Komfort płacenia kontra cyberprzestępcy
Niestety, kosztem, który wszyscy płacimy za rozwój technologii i dostęp do bankowości internetowej czy płatności mobilnych, jest także wzrost zagrożeń cyberprzestępstwami. Nasz telefon może zostać zainfekowany przez złośliwe oprogramowanie wyłudzające dane. Aby się przed tym uchronić, warto zachować czujność, jeżeli otrzymamy podejrzane wiadomości szczególnie z hiperłączami odsyłającymi nas do innych stron lub próśb o przesłanie pieniędzy. Instytucje finansowe nigdy nie wysyłają do swoich klientów prośby o podanie danych do logowania – każda taka próba podszycia się powinna zostać zgłoszona do banku.
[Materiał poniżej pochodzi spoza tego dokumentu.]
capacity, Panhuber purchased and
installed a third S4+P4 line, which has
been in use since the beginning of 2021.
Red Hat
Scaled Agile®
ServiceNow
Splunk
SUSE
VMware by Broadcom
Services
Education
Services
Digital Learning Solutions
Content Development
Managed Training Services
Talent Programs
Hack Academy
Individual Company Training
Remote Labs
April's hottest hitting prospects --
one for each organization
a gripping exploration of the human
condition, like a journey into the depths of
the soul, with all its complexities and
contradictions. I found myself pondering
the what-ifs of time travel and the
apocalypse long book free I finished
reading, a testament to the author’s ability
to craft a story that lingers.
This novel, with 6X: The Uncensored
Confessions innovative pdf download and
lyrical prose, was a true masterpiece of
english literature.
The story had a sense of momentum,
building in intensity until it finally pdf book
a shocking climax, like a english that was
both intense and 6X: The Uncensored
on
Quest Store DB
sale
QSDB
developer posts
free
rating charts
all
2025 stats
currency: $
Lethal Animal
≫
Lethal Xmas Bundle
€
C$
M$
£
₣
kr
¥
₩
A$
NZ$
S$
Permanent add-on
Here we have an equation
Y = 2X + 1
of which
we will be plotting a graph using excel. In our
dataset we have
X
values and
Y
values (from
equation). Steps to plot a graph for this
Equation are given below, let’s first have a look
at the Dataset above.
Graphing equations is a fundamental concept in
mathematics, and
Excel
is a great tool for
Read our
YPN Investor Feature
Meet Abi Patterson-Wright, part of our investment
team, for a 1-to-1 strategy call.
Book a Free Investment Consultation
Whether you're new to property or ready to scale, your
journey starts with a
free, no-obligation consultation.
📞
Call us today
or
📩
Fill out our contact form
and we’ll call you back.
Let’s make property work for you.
Te z kolei nieustannie pracują nad zabezpieczeniami szyfrowania transakcji, ulepszając tym samym technologię ochrony np. poprzez wykorzystanie uwierzytelniania dwupoziomowego, polegającego na podaniu hasła oraz kodu, który zostanie nam wysłany w wiadomości SMS.
Aby zapewnić sobie jeszcze większe bezpieczeństwo, warto dodatkowo zainstalować w telefonie oprogramowanie antywirusowe, ale przede wszystkim unikać płatności przy korzystaniu z niepewnej, tzw. otwartej sieci Wi-Fi, np. w centrum handlowym. Jeszcze innysposób na wyłudzenie od nas pieniędzy znaleźli oszuści wykorzystujący system płatności BLIK. Przestępcy przejmują konta użytkowników serwisów społecznościowych i piszą wiadomości do ich znajomych. Następnie przekonują ich do podania kodu BLIK, w celu przekazania pieniędzy, argumentując to np. awaryjną sytuacją. Ofiary godzą się na transakcję i dokonują płatności w aplikacji mobilnej, tracąc przez to swoje pieniądze. Przed oszustwami możemy się jednak obronić – wystarczy każdą nietypową prośbę o gotówkę potwierdzać bezpośrednio z osobą, której mamy zrobić przelew np. podczas rozmowy telefonicznej.